DESCRIPTION OF THE TASK: Continue the forum thread on entrepreneurial sales lessons from its last sentence.

GIVEN TEXT:
Entrepreneurial Sales Lessons - swombat
http://onstartups.com/tabid/3339/bid/65497/3-Quick-Entrepreneurial-Sales-Lessons.aspx
======
GeneTraylor
I think that the hardest lesson to internalize over here is, "every no gets
you closer to a yes". Most hackers thrive on finding, solving problems and
getting the solution just right. Intractable problems are apparent at the
surface and they can get shrugged upon, at least for a while. The trouble wit
people is that it isn't obvious when they are intractable, so there isn't a
way to know if it's your failure, or if it's a fact about the client.
Sometimes the person just doesn't want/need your goods, and no amount of
persuasion will budge their mind, but it isn't possible for the seller to know
that, so it's easy to chalk it up as a failure.

PROVIDED DATA:
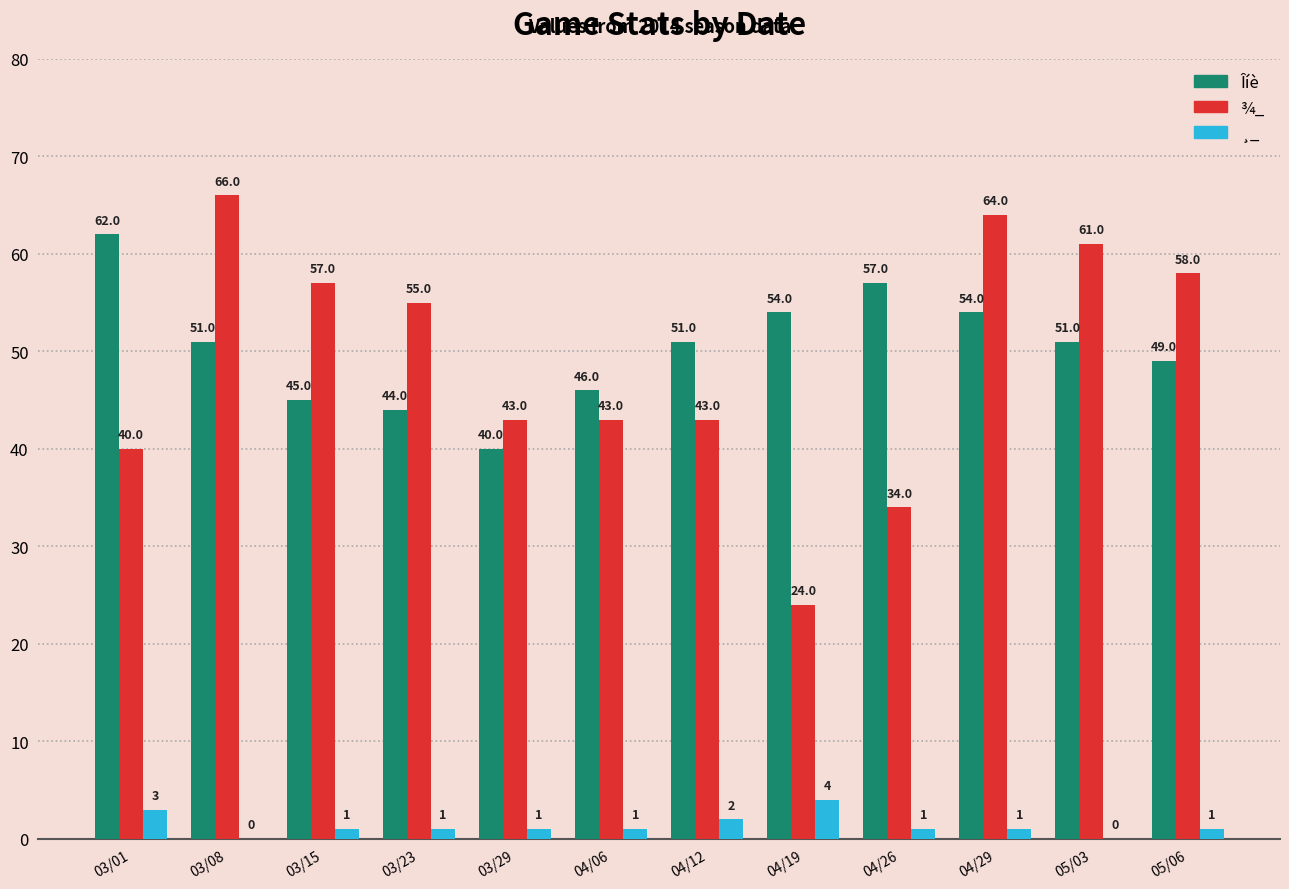

Where does the ¸_ series first go above 1?

03/01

SOLVED EXERCISE:
I think that if one doesn't recognize this subtlety, it's easy to fall spiral
into negativity and lose hope. Since we're social animals, this comes across
to the customer and it further reduces the chances of closing a deal, thus
creating a vicious cycle that's difficult to recover from.

So, if you're a startup founder, do yourself a favor. Get some chart paper and
magic markers, and paste a giant sign saying "Fail. Learn. Iterate."

(BTW, to be clear the learn doesn't imply that it's your fault, it simply
means extracting lessons from the experience)